====== RECORDS TO PROCESS

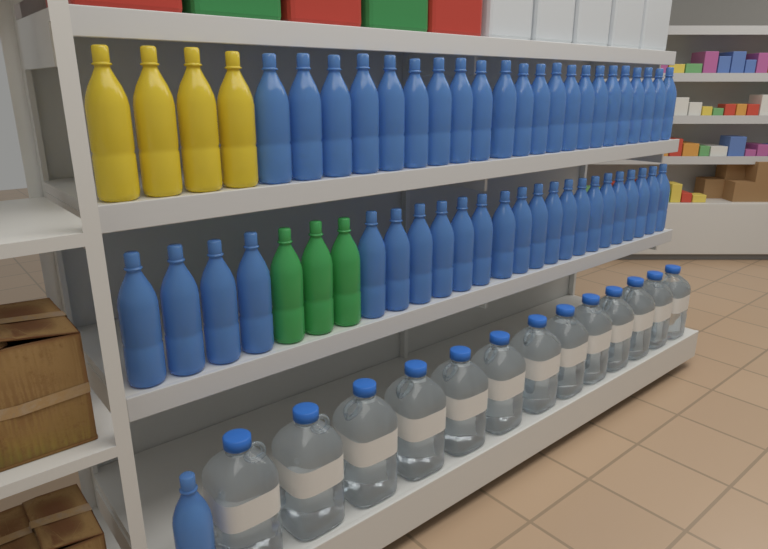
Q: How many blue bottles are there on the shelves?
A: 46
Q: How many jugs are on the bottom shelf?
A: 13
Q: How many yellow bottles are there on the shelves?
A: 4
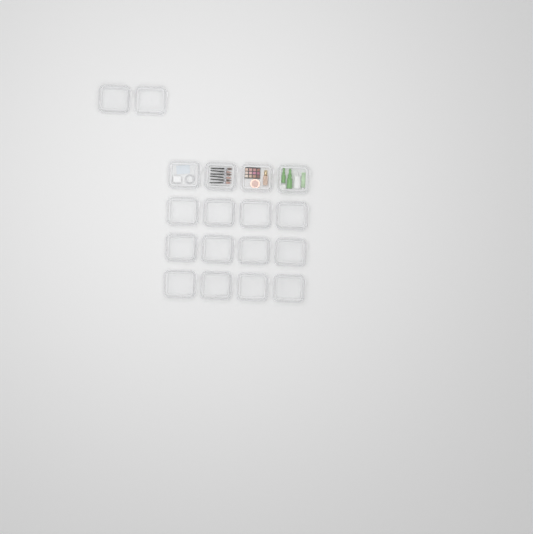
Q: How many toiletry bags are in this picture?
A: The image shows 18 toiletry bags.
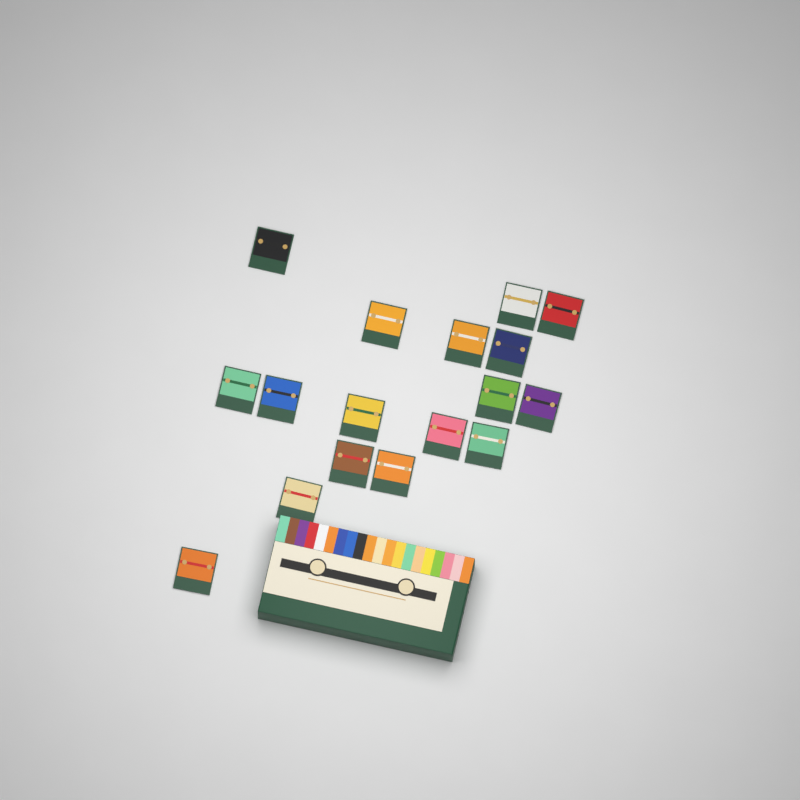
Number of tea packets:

============

WRITTEN PROBLEM: Pull out every line of the listing that contains the string "there", matching case exactly.

FINAL RESULT:
Q: How many blue bottles are there on the shelves?
Q: How many yellow bottles are there on the shelves?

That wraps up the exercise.